Both the line containing "[527,90,653,108] 然后使用时用到 ->" and the line containing "(135, 130) none" belong to the span. Output exactly that span from the listing below, and nothing outside it.

◆ Exercise input
»»
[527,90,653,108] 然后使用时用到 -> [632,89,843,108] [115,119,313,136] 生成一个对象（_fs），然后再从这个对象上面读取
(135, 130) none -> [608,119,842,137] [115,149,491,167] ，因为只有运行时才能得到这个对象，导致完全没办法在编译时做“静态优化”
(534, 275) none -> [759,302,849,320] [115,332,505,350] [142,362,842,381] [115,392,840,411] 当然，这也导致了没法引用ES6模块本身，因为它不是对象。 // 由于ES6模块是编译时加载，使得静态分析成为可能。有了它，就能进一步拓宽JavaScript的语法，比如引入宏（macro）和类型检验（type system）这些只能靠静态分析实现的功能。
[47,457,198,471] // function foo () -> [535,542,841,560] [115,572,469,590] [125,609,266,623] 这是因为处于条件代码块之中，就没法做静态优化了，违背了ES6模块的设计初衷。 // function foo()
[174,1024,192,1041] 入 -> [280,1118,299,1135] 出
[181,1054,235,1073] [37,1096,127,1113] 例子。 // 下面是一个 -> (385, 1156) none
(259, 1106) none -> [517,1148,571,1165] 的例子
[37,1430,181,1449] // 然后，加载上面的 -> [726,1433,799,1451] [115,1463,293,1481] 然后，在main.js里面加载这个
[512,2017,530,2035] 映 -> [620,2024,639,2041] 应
««
»»
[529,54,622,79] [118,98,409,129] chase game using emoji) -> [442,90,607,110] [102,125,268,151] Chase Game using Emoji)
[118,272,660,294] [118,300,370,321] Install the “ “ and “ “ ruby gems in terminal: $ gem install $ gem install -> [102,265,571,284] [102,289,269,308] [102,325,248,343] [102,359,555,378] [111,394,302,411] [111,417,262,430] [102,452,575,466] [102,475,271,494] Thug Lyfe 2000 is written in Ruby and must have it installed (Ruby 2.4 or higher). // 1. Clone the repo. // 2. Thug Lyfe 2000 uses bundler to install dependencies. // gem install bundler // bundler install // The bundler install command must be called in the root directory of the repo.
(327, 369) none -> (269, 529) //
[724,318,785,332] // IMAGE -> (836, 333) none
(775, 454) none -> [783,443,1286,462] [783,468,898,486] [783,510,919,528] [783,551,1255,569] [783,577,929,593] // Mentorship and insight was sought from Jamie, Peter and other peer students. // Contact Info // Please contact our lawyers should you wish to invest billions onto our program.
««
◆ Solution below
[527,90,653,108] 然后使用时用到 -> [632,89,843,108] [115,119,313,136] 生成一个对象（_fs），然后再从这个对象上面读取
(135, 130) none -> [608,119,842,137] [115,149,491,167] ，因为只有运行时才能得到这个对象，导致完全没办法在编译时做“静态优化”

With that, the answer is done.